## [Problem to solve]
The expected copy holds every entry exactly and none of the pictures.

BEGIN Data to process

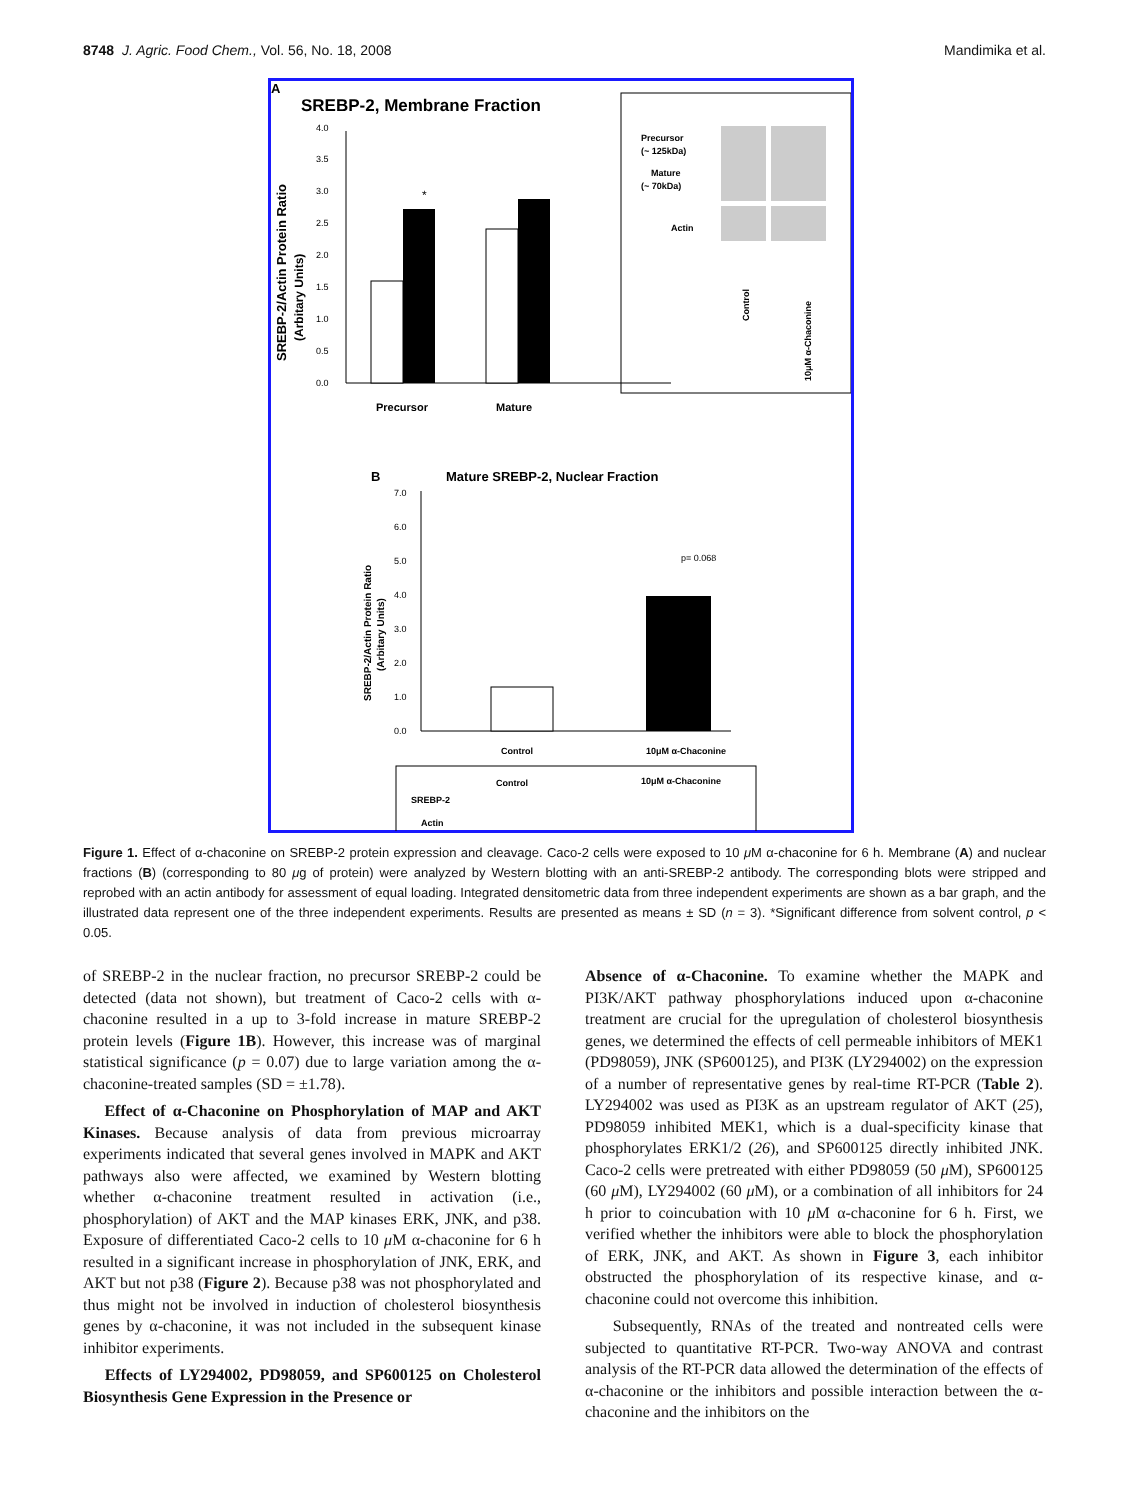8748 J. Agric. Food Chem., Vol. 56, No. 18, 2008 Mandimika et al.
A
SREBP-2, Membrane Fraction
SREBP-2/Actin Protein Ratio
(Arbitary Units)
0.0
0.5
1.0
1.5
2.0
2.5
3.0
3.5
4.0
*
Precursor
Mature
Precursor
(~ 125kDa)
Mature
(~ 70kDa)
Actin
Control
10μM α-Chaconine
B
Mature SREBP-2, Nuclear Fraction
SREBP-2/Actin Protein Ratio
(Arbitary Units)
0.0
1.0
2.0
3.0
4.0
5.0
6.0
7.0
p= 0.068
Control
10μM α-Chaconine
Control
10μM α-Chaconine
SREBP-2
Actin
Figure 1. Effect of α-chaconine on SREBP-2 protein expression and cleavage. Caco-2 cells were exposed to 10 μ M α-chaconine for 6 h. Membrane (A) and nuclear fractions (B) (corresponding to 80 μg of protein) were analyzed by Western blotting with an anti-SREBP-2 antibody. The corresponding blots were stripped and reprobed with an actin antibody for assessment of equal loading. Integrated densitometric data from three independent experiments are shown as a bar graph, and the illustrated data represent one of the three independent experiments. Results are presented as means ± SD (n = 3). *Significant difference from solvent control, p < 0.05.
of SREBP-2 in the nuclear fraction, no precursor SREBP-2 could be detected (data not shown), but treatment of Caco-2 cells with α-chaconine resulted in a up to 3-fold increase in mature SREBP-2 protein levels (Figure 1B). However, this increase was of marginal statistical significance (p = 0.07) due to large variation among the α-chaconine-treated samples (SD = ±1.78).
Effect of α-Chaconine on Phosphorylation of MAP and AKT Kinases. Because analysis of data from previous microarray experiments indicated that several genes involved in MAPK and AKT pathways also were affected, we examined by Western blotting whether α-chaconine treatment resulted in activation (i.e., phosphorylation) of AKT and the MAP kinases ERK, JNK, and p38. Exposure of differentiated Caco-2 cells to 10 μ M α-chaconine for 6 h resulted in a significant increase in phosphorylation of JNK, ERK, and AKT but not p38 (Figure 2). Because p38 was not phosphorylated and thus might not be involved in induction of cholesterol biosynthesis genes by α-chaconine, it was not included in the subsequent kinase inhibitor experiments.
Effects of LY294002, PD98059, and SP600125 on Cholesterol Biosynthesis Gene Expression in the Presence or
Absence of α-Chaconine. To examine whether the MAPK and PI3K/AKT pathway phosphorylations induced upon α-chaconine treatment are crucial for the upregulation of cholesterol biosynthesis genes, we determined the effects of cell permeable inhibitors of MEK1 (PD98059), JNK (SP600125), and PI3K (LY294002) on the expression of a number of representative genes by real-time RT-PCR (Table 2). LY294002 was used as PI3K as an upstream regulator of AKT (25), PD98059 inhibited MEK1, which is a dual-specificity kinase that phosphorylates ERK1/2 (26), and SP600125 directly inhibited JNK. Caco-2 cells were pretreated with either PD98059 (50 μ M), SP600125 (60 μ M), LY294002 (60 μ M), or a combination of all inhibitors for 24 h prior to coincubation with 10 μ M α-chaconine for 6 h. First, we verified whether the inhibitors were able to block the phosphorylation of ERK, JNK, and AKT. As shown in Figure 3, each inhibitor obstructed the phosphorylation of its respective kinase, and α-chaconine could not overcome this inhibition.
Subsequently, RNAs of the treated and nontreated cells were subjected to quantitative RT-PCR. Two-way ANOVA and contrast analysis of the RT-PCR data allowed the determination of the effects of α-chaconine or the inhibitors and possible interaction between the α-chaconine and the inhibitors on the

END Data to process

## [Solution below]
8748 J. Agric. Food Chem., Vol. 56, No. 18, 2008 Mandimika et al.
A
SREBP-2, Membrane Fraction
SREBP-2/Actin Protein Ratio
(Arbitary Units)
0.0
0.5
1.0
1.5
2.0
2.5
3.0
3.5
4.0
*
Precursor
Mature
Precursor
(~ 125kDa)
Mature
(~ 70kDa)
Actin
Control
10μM α-Chaconine
B
Mature SREBP-2, Nuclear Fraction
SREBP-2/Actin Protein Ratio
(Arbitary Units)
0.0
1.0
2.0
3.0
4.0
5.0
6.0
7.0
p= 0.068
Control
10μM α-Chaconine
Control
10μM α-Chaconine
SREBP-2
Actin
Figure 1. Effect of α-chaconine on SREBP-2 protein expression and cleavage. Caco-2 cells were exposed to 10 μ M α-chaconine for 6 h. Membrane (A) and nuclear fractions (B) (corresponding to 80 μg of protein) were analyzed by Western blotting with an anti-SREBP-2 antibody. The corresponding blots were stripped and reprobed with an actin antibody for assessment of equal loading. Integrated densitometric data from three independent experiments are shown as a bar graph, and the illustrated data represent one of the three independent experiments. Results are presented as means ± SD (n = 3). *Significant difference from solvent control, p < 0.05.
of SREBP-2 in the nuclear fraction, no precursor SREBP-2 could be detected (data not shown), but treatment of Caco-2 cells with α-chaconine resulted in a up to 3-fold increase in mature SREBP-2 protein levels (Figure 1B). However, this increase was of marginal statistical significance (p = 0.07) due to large variation among the α-chaconine-treated samples (SD = ±1.78).
Effect of α-Chaconine on Phosphorylation of MAP and AKT Kinases. Because analysis of data from previous microarray experiments indicated that several genes involved in MAPK and AKT pathways also were affected, we examined by Western blotting whether α-chaconine treatment resulted in activation (i.e., phosphorylation) of AKT and the MAP kinases ERK, JNK, and p38. Exposure of differentiated Caco-2 cells to 10 μ M α-chaconine for 6 h resulted in a significant increase in phosphorylation of JNK, ERK, and AKT but not p38 (Figure 2). Because p38 was not phosphorylated and thus might not be involved in induction of cholesterol biosynthesis genes by α-chaconine, it was not included in the subsequent kinase inhibitor experiments.
Effects of LY294002, PD98059, and SP600125 on Cholesterol Biosynthesis Gene Expression in the Presence or
Absence of α-Chaconine. To examine whether the MAPK and PI3K/AKT pathway phosphorylations induced upon α-chaconine treatment are crucial for the upregulation of cholesterol biosynthesis genes, we determined the effects of cell permeable inhibitors of MEK1 (PD98059), JNK (SP600125), and PI3K (LY294002) on the expression of a number of representative genes by real-time RT-PCR (Table 2). LY294002 was used as PI3K as an upstream regulator of AKT (25), PD98059 inhibited MEK1, which is a dual-specificity kinase that phosphorylates ERK1/2 (26), and SP600125 directly inhibited JNK. Caco-2 cells were pretreated with either PD98059 (50 μ M), SP600125 (60 μ M), LY294002 (60 μ M), or a combination of all inhibitors for 24 h prior to coincubation with 10 μ M α-chaconine for 6 h. First, we verified whether the inhibitors were able to block the phosphorylation of ERK, JNK, and AKT. As shown in Figure 3, each inhibitor obstructed the phosphorylation of its respective kinase, and α-chaconine could not overcome this inhibition.
Subsequently, RNAs of the treated and nontreated cells were subjected to quantitative RT-PCR. Two-way ANOVA and contrast analysis of the RT-PCR data allowed the determination of the effects of α-chaconine or the inhibitors and possible interaction between the α-chaconine and the inhibitors on the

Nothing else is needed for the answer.